→ **Exercise materials**:
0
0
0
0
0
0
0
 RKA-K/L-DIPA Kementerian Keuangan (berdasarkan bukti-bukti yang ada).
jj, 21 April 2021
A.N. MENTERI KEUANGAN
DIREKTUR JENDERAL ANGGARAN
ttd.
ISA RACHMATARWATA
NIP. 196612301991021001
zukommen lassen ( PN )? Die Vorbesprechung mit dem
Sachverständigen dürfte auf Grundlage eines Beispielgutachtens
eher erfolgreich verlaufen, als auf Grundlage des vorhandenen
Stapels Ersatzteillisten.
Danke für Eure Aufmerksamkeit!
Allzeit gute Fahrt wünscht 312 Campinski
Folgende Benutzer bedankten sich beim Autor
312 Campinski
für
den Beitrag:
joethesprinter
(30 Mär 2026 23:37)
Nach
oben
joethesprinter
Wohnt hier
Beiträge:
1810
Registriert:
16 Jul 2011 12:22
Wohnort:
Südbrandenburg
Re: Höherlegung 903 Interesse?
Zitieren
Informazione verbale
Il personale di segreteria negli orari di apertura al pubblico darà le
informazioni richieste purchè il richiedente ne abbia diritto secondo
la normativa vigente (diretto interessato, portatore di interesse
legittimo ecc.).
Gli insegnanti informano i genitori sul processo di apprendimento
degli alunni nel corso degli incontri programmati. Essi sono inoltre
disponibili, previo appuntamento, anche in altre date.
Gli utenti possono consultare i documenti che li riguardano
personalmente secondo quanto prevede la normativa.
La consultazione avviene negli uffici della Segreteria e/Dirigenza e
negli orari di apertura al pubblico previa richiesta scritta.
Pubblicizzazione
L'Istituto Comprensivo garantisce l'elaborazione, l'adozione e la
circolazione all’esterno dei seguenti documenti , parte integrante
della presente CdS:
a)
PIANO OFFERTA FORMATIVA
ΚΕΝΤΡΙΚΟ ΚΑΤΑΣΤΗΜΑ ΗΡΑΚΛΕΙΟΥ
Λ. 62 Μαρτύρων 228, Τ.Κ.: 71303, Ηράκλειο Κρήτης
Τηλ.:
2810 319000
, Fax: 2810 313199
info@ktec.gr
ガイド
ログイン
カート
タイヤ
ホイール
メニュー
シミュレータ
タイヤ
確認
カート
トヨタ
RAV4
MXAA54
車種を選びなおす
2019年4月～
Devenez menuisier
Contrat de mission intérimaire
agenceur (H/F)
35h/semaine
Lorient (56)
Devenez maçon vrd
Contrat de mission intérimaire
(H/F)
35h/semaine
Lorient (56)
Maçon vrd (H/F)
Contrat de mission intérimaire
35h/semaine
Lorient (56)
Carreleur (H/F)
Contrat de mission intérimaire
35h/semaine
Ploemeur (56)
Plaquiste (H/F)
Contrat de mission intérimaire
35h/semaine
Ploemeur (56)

→ **Task**: Give the records above again, word for word.

→ **Answer section**:
0
0
0
0
0
0
0
 RKA-K/L-DIPA Kementerian Keuangan (berdasarkan bukti-bukti yang ada).
jj, 21 April 2021
A.N. MENTERI KEUANGAN
DIREKTUR JENDERAL ANGGARAN
ttd.
ISA RACHMATARWATA
NIP. 196612301991021001
zukommen lassen ( PN )? Die Vorbesprechung mit dem
Sachverständigen dürfte auf Grundlage eines Beispielgutachtens
eher erfolgreich verlaufen, als auf Grundlage des vorhandenen
Stapels Ersatzteillisten.
Danke für Eure Aufmerksamkeit!
Allzeit gute Fahrt wünscht 312 Campinski
Folgende Benutzer bedankten sich beim Autor
312 Campinski
für
den Beitrag:
joethesprinter
(30 Mär 2026 23:37)
Nach
oben
joethesprinter
Wohnt hier
Beiträge:
1810
Registriert:
16 Jul 2011 12:22
Wohnort:
Südbrandenburg
Re: Höherlegung 903 Interesse?
Zitieren
Informazione verbale
Il personale di segreteria negli orari di apertura al pubblico darà le
informazioni richieste purchè il richiedente ne abbia diritto secondo
la normativa vigente (diretto interessato, portatore di interesse
legittimo ecc.).
Gli insegnanti informano i genitori sul processo di apprendimento
degli alunni nel corso degli incontri programmati. Essi sono inoltre
disponibili, previo appuntamento, anche in altre date.
Gli utenti possono consultare i documenti che li riguardano
personalmente secondo quanto prevede la normativa.
La consultazione avviene negli uffici della Segreteria e/Dirigenza e
negli orari di apertura al pubblico previa richiesta scritta.
Pubblicizzazione
L'Istituto Comprensivo garantisce l'elaborazione, l'adozione e la
circolazione all’esterno dei seguenti documenti , parte integrante
della presente CdS:
a)
PIANO OFFERTA FORMATIVA
ΚΕΝΤΡΙΚΟ ΚΑΤΑΣΤΗΜΑ ΗΡΑΚΛΕΙΟΥ
Λ. 62 Μαρτύρων 228, Τ.Κ.: 71303, Ηράκλειο Κρήτης
Τηλ.:
2810 319000
, Fax: 2810 313199
info@ktec.gr
ガイド
ログイン
カート
タイヤ
ホイール
メニュー
シミュレータ
タイヤ
確認
カート
トヨタ
RAV4
MXAA54
車種を選びなおす
2019年4月～
Devenez menuisier
Contrat de mission intérimaire
agenceur (H/F)
35h/semaine
Lorient (56)
Devenez maçon vrd
Contrat de mission intérimaire
(H/F)
35h/semaine
Lorient (56)
Maçon vrd (H/F)
Contrat de mission intérimaire
35h/semaine
Lorient (56)
Carreleur (H/F)
Contrat de mission intérimaire
35h/semaine
Ploemeur (56)
Plaquiste (H/F)
Contrat de mission intérimaire
35h/semaine
Ploemeur (56)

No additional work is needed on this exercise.